#### [INPUT DATA]
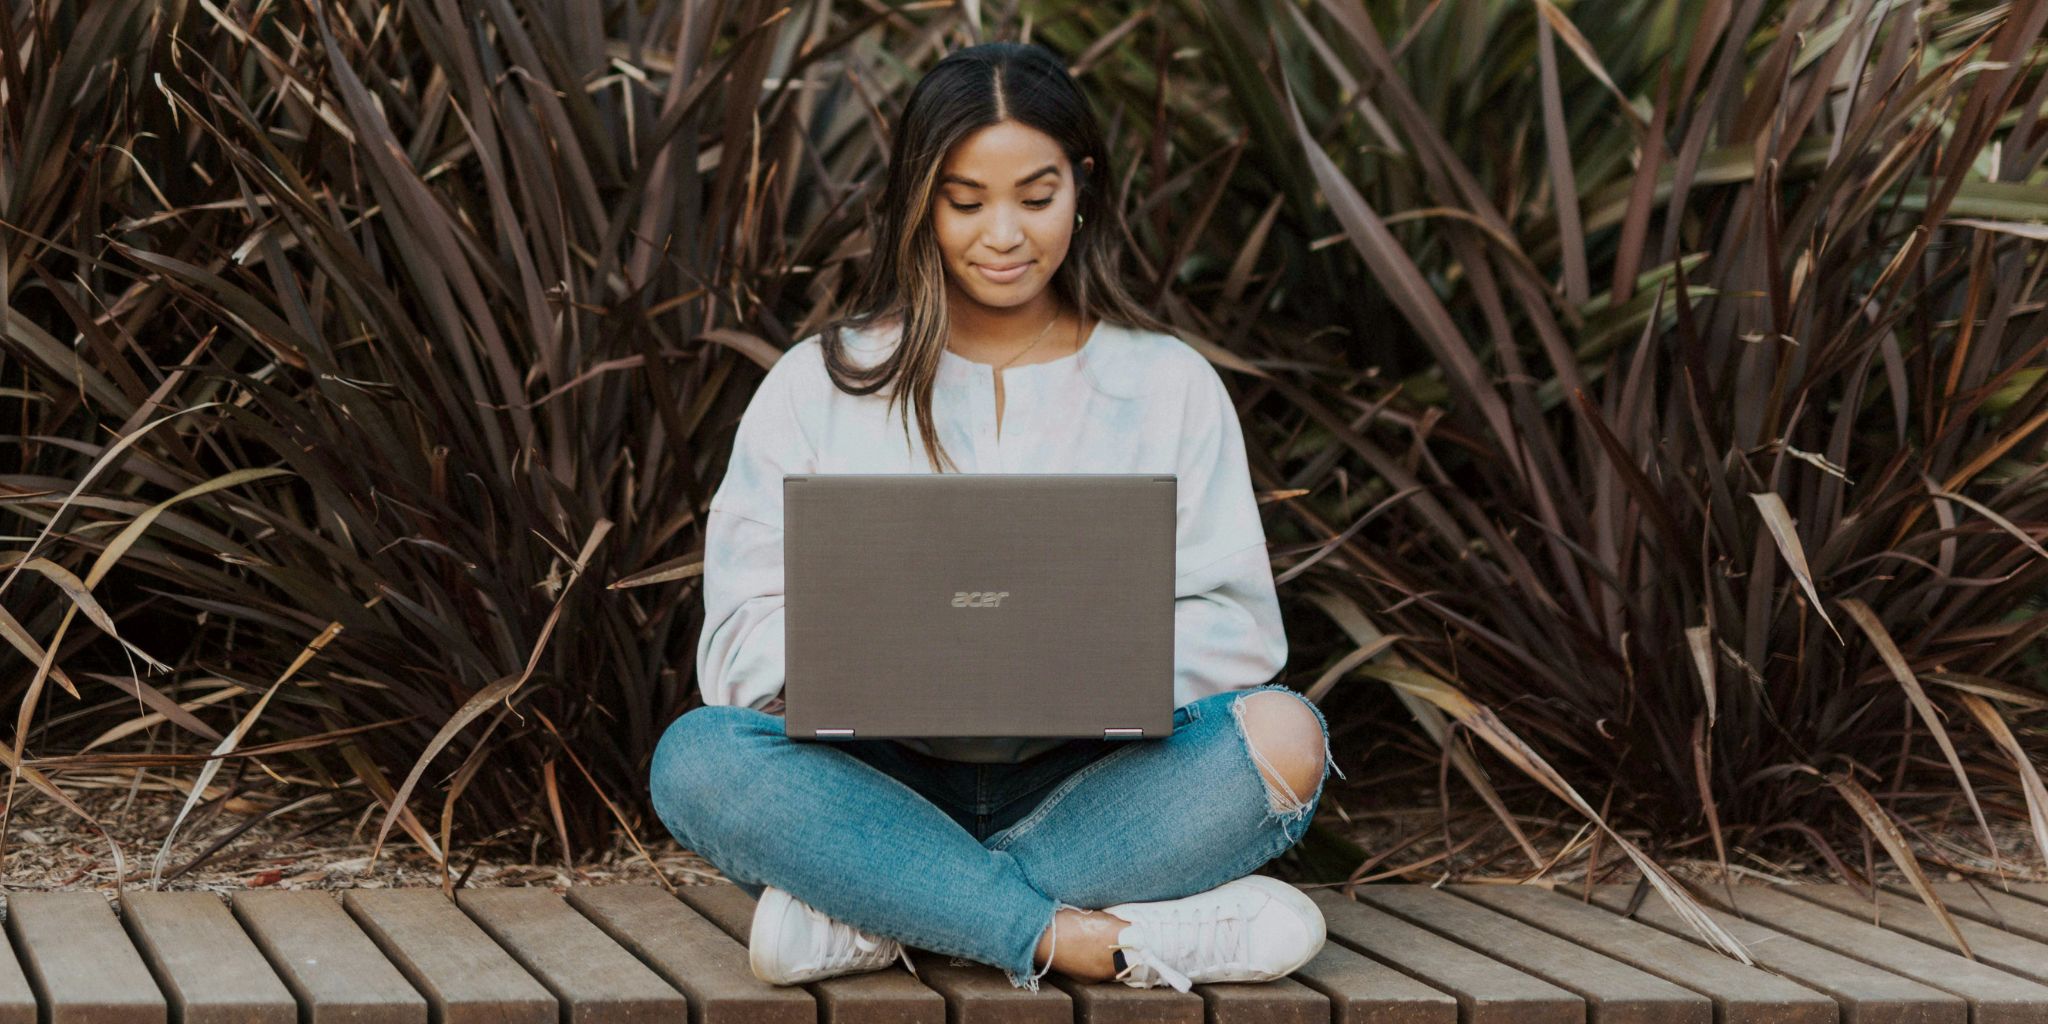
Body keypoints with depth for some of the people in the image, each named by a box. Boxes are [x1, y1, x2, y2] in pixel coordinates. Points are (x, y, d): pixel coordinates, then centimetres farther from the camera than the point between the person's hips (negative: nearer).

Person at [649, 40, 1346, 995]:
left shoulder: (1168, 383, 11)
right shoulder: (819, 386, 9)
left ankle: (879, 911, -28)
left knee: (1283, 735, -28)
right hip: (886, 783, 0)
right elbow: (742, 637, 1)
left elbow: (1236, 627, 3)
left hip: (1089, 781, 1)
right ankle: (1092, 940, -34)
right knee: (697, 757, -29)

#### [YOUR INSTRUCTIONS]
The line with "left ankle: (879, 911, -28)" and all lines after it through the end of the data above: write these out exactly and add nothing.

#### [SOLUTION TO THIS EXERCISE]
left ankle: (879, 911, -28)
left knee: (1283, 735, -28)
right hip: (886, 783, 0)
right elbow: (742, 637, 1)
left elbow: (1236, 627, 3)
left hip: (1089, 781, 1)
right ankle: (1092, 940, -34)
right knee: (697, 757, -29)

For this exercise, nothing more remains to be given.